There are lots of ways to give characters depth, of course, not just internal dialogue. I just use it here as an example.
I have UNBROKEN on my Kindle; I haven't gotten to it yet, but I will.
I'm wondering if it's the World War II generation. I've done a couple of biographies of men who were born in the 1920s (and businessmen, not creatives/intellectuals), and it was very difficult for them to be introspective/reflective about their lives. They weren't raised in an era that encouraged them to own the feelings, especially during harsh times. As a result, I often had to read and interpret things in between the lines.

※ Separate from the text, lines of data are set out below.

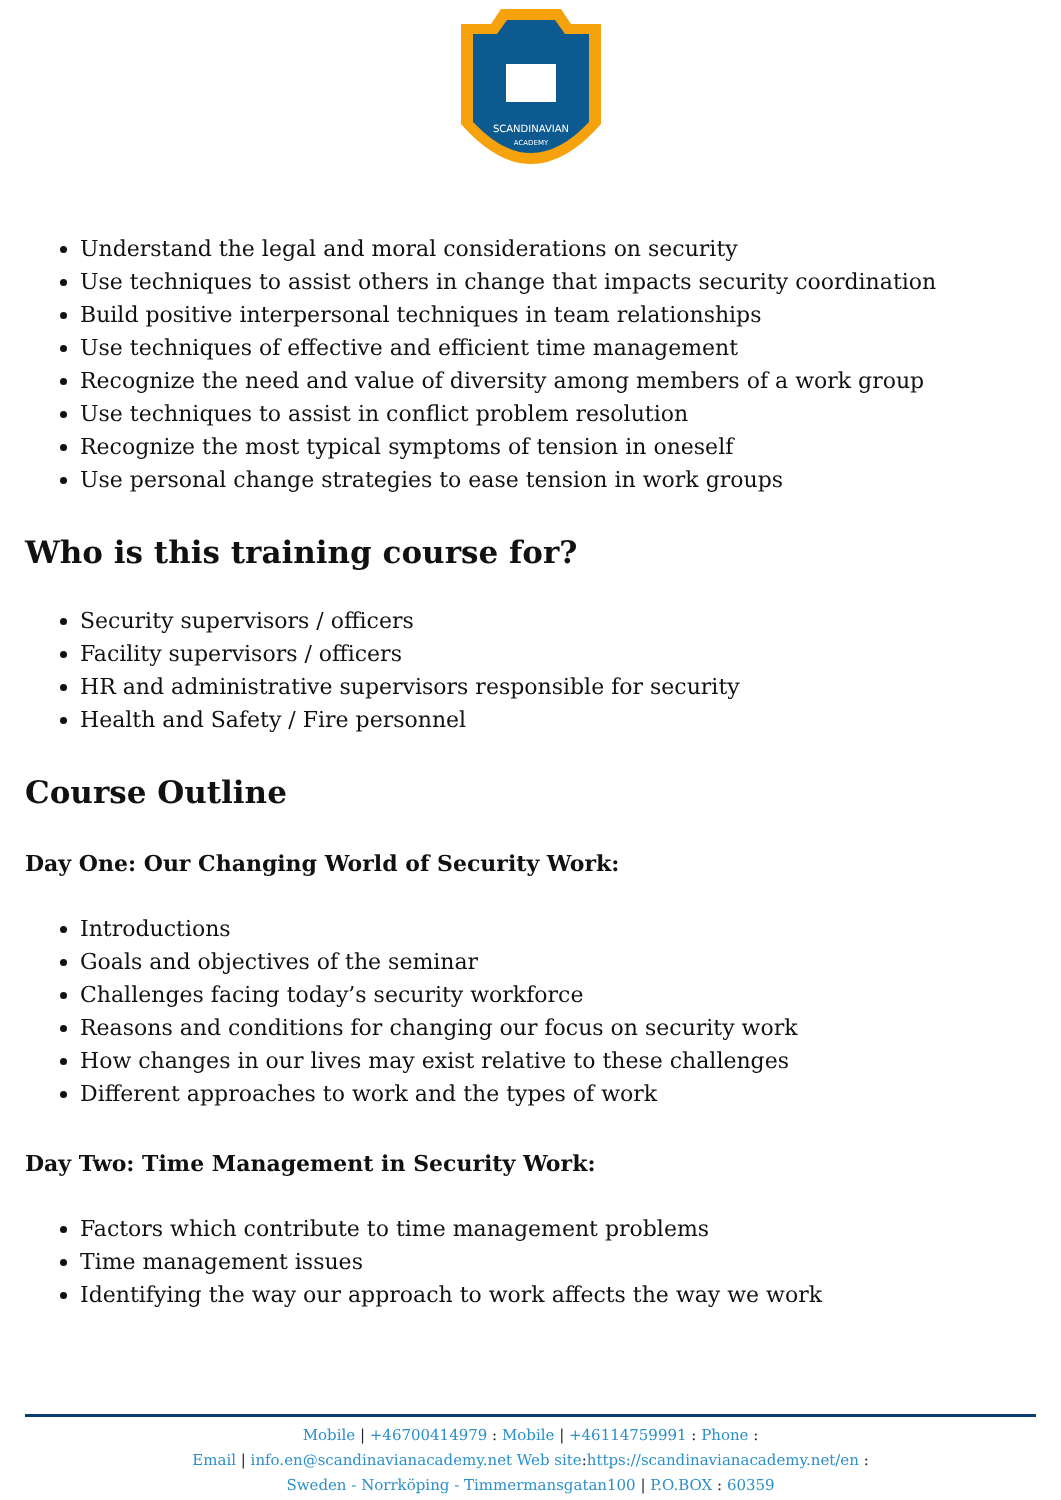SCANDINAVIAN
ACADEMY
Understand the legal and moral considerations on security
Use techniques to assist others in change that impacts security coordination
Build positive interpersonal techniques in team relationships
Use techniques of effective and efficient time management
Recognize the need and value of diversity among members of a work group
Use techniques to assist in conflict problem resolution
Recognize the most typical symptoms of tension in oneself
Use personal change strategies to ease tension in work groups
Who is this training course for?
Security supervisors / officers
Facility supervisors / officers
HR and administrative supervisors responsible for security
Health and Safety / Fire personnel
Course Outline
Day One: Our Changing World of Security Work:
Introductions
Goals and objectives of the seminar
Challenges facing today’s security workforce
Reasons and conditions for changing our focus on security work
How changes in our lives may exist relative to these challenges
Different approaches to work and the types of work
Day Two: Time Management in Security Work:
Factors which contribute to time management problems
Time management issues
Identifying the way our approach to work affects the way we work
Mobile | +46700414979 : Mobile | +46114759991 : Phone :
Email | info.en@scandinavianacademy.net Web site: https://scandinavianacademy.net/en :
Sweden - Norrköping - Timmermansgatan100 | P.O.BOX : 60359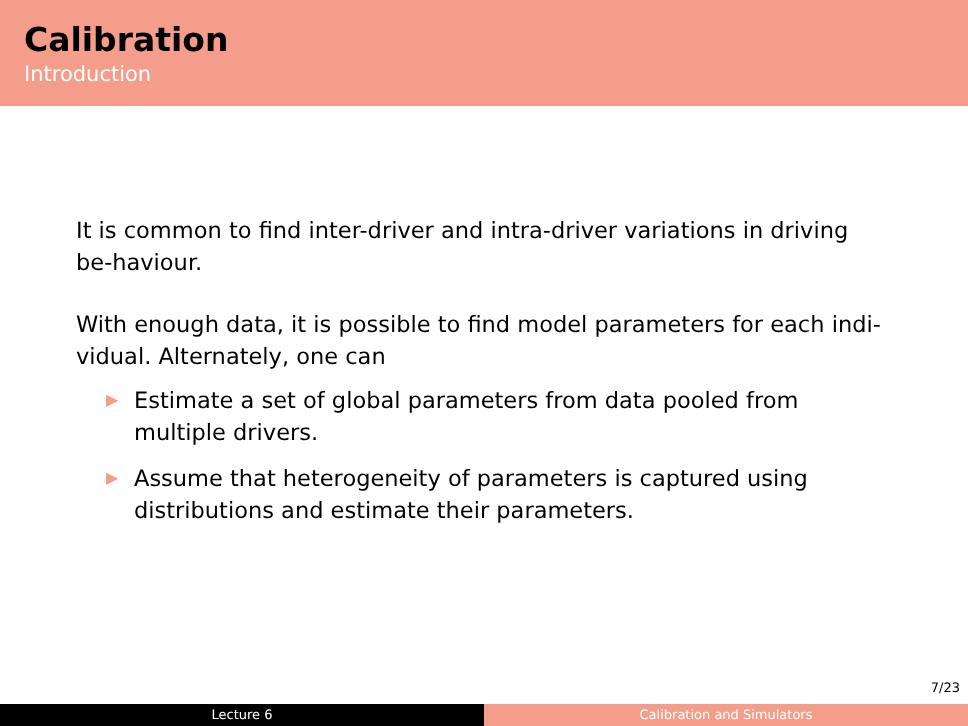Calibration
Introduction
It is common to find inter-driver and intra-driver variations in driving be-haviour.
With enough data, it is possible to find model parameters for each indi-vidual. Alternately, one can
▶ Estimate a set of global parameters from data pooled from multiple drivers.
▶ Assume that heterogeneity of parameters is captured using distributions and estimate their parameters.
7/23
Lecture 6 Calibration and Simulators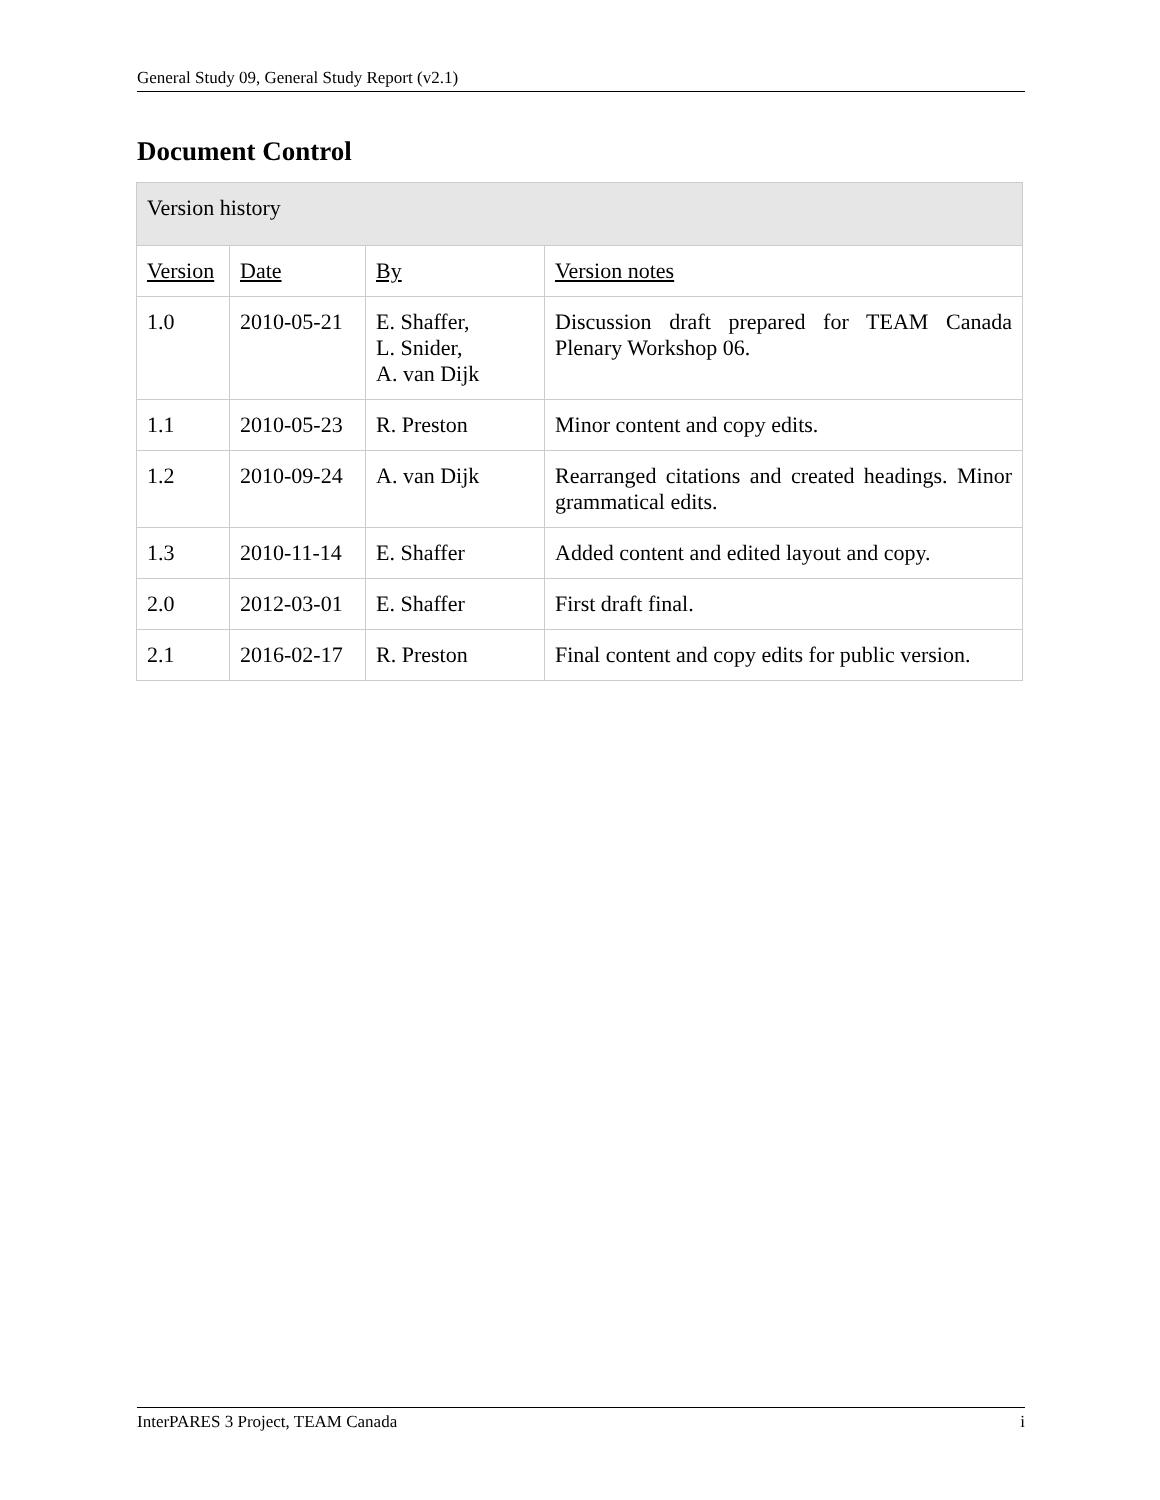General Study 09, General Study Report (v2.1)
Document Control
| Version history | | | |
| --- | --- | --- | --- |
| Version | Date | By | Version notes |
| 1.0 | 2010-05-21 | E. Shaffer, L. Snider, A. van Dijk | Discussion draft prepared for TEAM Canada Plenary Workshop 06. |
| 1.1 | 2010-05-23 | R. Preston | Minor content and copy edits. |
| 1.2 | 2010-09-24 | A. van Dijk | Rearranged citations and created headings. Minor grammatical edits. |
| 1.3 | 2010-11-14 | E. Shaffer | Added content and edited layout and copy. |
| 2.0 | 2012-03-01 | E. Shaffer | First draft final. |
| 2.1 | 2016-02-17 | R. Preston | Final content and copy edits for public version. |
InterPARES 3 Project, TEAM Canada i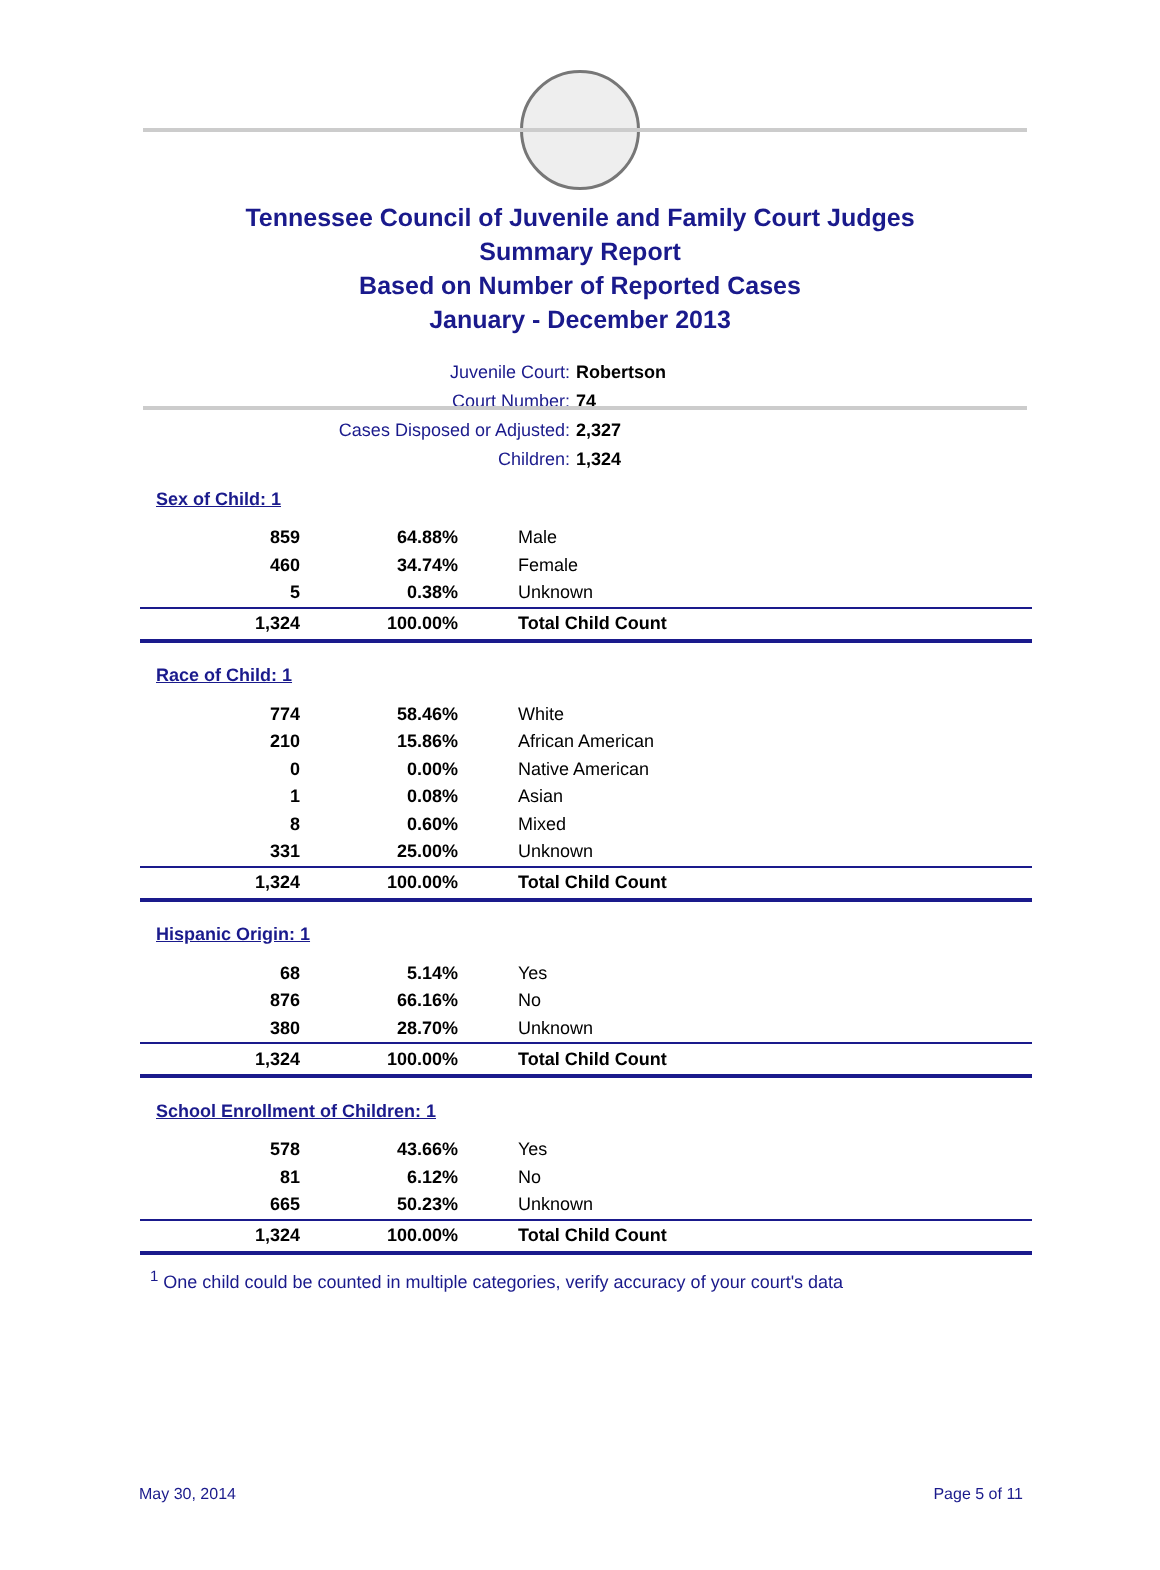Tennessee Council of Juvenile and Family Court Judges
Summary Report
Based on Number of Reported Cases
January - December 2013
| Juvenile Court: | Robertson |
| Court Number: | 74 |
| Cases Disposed or Adjusted: | 2,327 |
| Children: | 1,324 |
| Sex of Child: 1 | | |
| 859 | 64.88% | Male |
| 460 | 34.74% | Female |
| 5 | 0.38% | Unknown |
| 1,324 | 100.00% | Total Child Count |
| Race of Child: 1 | | |
| 774 | 58.46% | White |
| 210 | 15.86% | African American |
| 0 | 0.00% | Native American |
| 1 | 0.08% | Asian |
| 8 | 0.60% | Mixed |
| 331 | 25.00% | Unknown |
| 1,324 | 100.00% | Total Child Count |
| Hispanic Origin: 1 | | |
| 68 | 5.14% | Yes |
| 876 | 66.16% | No |
| 380 | 28.70% | Unknown |
| 1,324 | 100.00% | Total Child Count |
| School Enrollment of Children: 1 | | |
| 578 | 43.66% | Yes |
| 81 | 6.12% | No |
| 665 | 50.23% | Unknown |
| 1,324 | 100.00% | Total Child Count |
<sup>1</sup> One child could be counted in multiple categories, verify accuracy of your court's data
May 30, 2014 Page 5 of 11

Do you think that perhaps the author had to present the story in way that you, the reader, had to do some interpretation for yourself?
I felt a bit of distance with unbroken too. My feeling on non-fiction is that if you're interviewing a living person and have it in their words, in your notes or transcripts for example, I want to hear that. I'm more interested in hearing it straight from his mouth than I am in have the author work it into a narrative. I guess I'm always suspicious. How did you know that? Did they really say that's? Where the proof? If I get it as a direct quote, I buy it more.
And the spot you are in the book is where it ground to a halt for me. It's just repetitive from there and she works too hard to portray Louie as a super hero type. I get it, he's been through a lot. Sheesh. War is hell and all that.
Your comment cracked me up, Eric. I'm at the part where they're on their way home, so I haven't quite felt the repetition yet.
Naomi, yes--that's the way it's written, I have to kind of interpret his feelings myself. Which is fine, I guess. I'm able to empathize with what he's going through, and there are a few places where it's clear how he feels about his experiences. At one point he says that if he'd known in advance all he'd have to go through, he'd have killed himself. Which says A LOT about how terrible it all was.
I should probably say that it's not as if I want to be hit over the head with Zamperini's feelings/reactions to his ordeal. I just want a little more than I'm getting.
I haven't read the book, but I know what your talking about when it feels like factual reporting and is missing the feeling. On the other extreme, Theodore Rex by Edmund Morris, is over the top with internal thoughts, smells and other nearly impossible to document assumptions in a rapid narrative. I assume it was documented through diaries or reports, but I remember getting angry thinking "you aren't supposed to do biographies this way."